Nel terzo capitolo la G. viene riportata alla realtà da un rumoreggiare che proviene dal fondo della valle poco distante. Ella si guarda intorno e si accorge che il frastuono è provocato da un corteo che conduce Borso in trionfo. Ancora una volta la Fama le spiega che si tratta del passaggio del duca Borso nelle terre eugubine, attraversate per recarsi a Roma, dove il papa lo “attende a sacre imprese”. Federico da Montefeltro e tutto il suo Stato, continua la guida, lo accolgono quindi degnamente con amicizia e con gioia.
Il poema, tramandato da un codice del XV sec. in umanistica corsiva, è conservato presso l’Arch. di Stato di Perugia, Sez. di Gubbio (Armanni, II.D.7, cc. 1r-15v).
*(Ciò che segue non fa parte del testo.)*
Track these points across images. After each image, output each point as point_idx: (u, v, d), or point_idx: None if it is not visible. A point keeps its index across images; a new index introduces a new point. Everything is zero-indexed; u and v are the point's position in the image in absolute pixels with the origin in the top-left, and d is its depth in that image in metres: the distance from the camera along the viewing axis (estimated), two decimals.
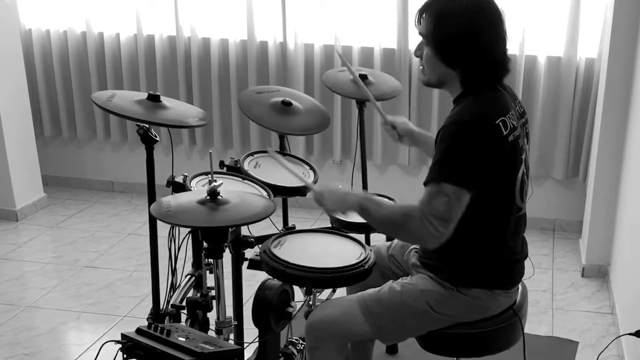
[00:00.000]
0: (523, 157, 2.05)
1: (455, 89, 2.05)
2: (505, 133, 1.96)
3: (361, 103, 3.12)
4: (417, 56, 2.07)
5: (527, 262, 2.23)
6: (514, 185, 2.03)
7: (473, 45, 1.95)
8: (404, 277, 2.20)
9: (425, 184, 1.93)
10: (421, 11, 2.00)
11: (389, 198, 2.83)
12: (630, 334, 2.61)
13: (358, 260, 2.16)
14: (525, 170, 2.07)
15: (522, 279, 2.23)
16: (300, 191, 2.61)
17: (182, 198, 2.13)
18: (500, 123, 1.95)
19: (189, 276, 2.72)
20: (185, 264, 2.74)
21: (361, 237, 2.57)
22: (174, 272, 2.69)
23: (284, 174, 2.65)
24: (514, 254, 2.14)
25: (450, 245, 2.05)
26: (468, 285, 2.09)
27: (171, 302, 2.61)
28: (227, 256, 2.22)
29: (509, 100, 2.05)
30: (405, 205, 2.00)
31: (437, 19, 1.96)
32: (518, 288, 2.23)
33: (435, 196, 1.90)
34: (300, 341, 2.59)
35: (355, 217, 2.64)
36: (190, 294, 2.66)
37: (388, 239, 2.84)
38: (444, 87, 2.07)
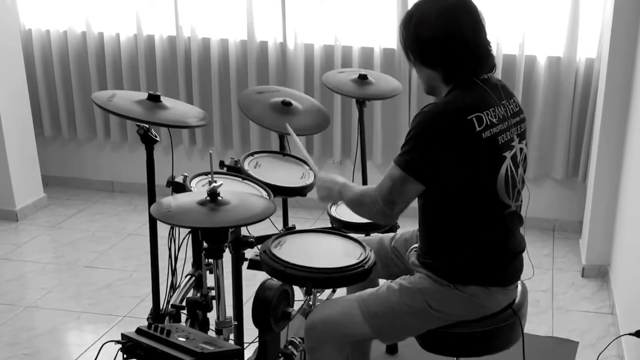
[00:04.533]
0: (507, 154, 2.05)
1: (443, 90, 2.09)
2: (478, 129, 1.97)
3: (361, 103, 3.12)
4: (412, 67, 2.13)
5: (527, 263, 2.23)
6: (494, 182, 2.03)
7: (442, 43, 1.99)
8: (402, 277, 2.20)
9: (393, 161, 2.06)
10: (399, 25, 2.09)
11: None
12: (630, 334, 2.61)
13: (358, 261, 2.16)
14: (513, 168, 2.07)
15: (522, 279, 2.23)
16: (300, 191, 2.61)
17: (182, 199, 2.13)
18: (474, 119, 1.97)
19: (189, 276, 2.72)
20: (185, 264, 2.74)
21: (361, 237, 2.58)
22: (174, 272, 2.69)
23: (284, 174, 2.66)
24: (508, 250, 2.14)
25: (445, 243, 2.11)
26: (465, 282, 2.10)
27: (171, 302, 2.61)
28: (227, 256, 2.22)
29: (492, 97, 2.05)
30: (367, 187, 2.16)
31: (407, 26, 2.05)
32: (517, 286, 2.23)
33: (387, 178, 2.05)
34: (300, 341, 2.59)
35: (354, 217, 2.65)
36: (190, 294, 2.67)
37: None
38: (437, 92, 2.11)
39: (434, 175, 2.00)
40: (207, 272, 2.57)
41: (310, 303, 2.22)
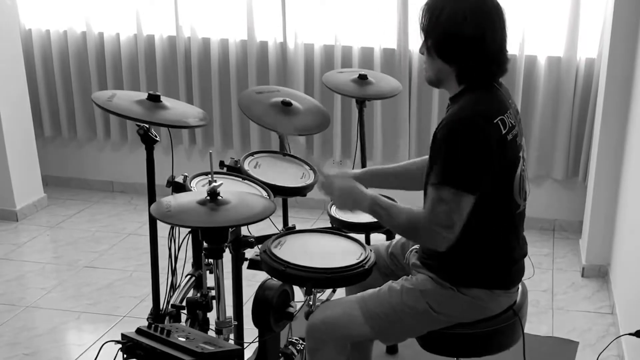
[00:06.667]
0: (521, 154, 2.06)
1: (452, 86, 2.06)
2: (504, 132, 1.97)
3: (361, 103, 3.12)
4: (421, 53, 2.09)
5: (527, 262, 2.23)
6: (512, 183, 2.03)
7: (468, 43, 1.96)
8: (404, 277, 2.20)
9: (431, 185, 1.95)
10: (423, 7, 2.03)
11: (389, 198, 2.83)
12: (630, 334, 2.61)
13: (358, 260, 2.16)
14: (524, 168, 2.08)
15: (522, 279, 2.23)
16: (300, 191, 2.61)
17: (182, 198, 2.13)
18: (499, 122, 1.96)
19: (189, 276, 2.72)
20: (185, 264, 2.74)
21: (361, 237, 2.58)
22: (174, 272, 2.69)
23: (284, 174, 2.66)
24: (513, 253, 2.14)
25: (453, 245, 2.06)
26: (468, 285, 2.09)
27: (171, 302, 2.61)
28: (227, 256, 2.22)
29: (506, 99, 2.06)
30: (411, 213, 2.01)
31: (434, 15, 1.99)
32: (518, 288, 2.23)
33: (436, 204, 1.93)
34: (300, 341, 2.59)
35: (354, 217, 2.66)
36: (190, 294, 2.67)
37: (388, 238, 2.84)
38: (442, 85, 2.09)
39: (484, 182, 1.94)
40: (207, 272, 2.57)
41: (311, 303, 2.22)
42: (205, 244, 2.14)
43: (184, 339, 1.76)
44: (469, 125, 1.93)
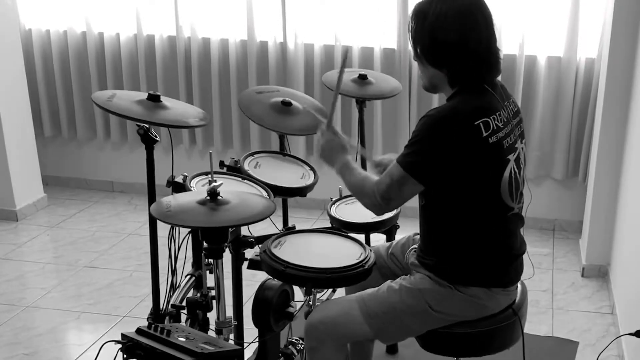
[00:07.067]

L’opera è redatta in un volgare tipico dell’Italia centrale, intriso di dialettismi veneti ed è ispirata nella scelta lessicale a un pedissequo petrarchismo: una scelta che corrompe la freschezza e l’originalità del poemetto già carico di soffocante e stucchevole erudizione, ridondante di luoghi, figure e mezzi espressivi presi a prestito dai modelli poetici più in voga. La notevole mole di cultura ostentata e l’abilità nell’esercizio poetico denotano tuttavia l’elevato grado di educazione letteraria della Gabrielli.
Dell’operetta esistono anche tre copie manoscritte, sempre conservate presso lo stesso Archivio: Armanni, II.D.20, pp. 77-93 (sec. XVII); Armanni, I.E.b.25, (sec. XVIII); Armanni, II.E.13, pp. 101-133 (sec. XIX).
L’abate G.C. Amaduzzi pubblicò il poema a Roma nel 1782, utilizzando il manoscritto del sec. XV e la copia del sec. XVII; lo ripubblicò poi l’anno successivo, sempre a Roma, nel IV volume degli Anecdota literaria ex manuscriptis codicibus eruta.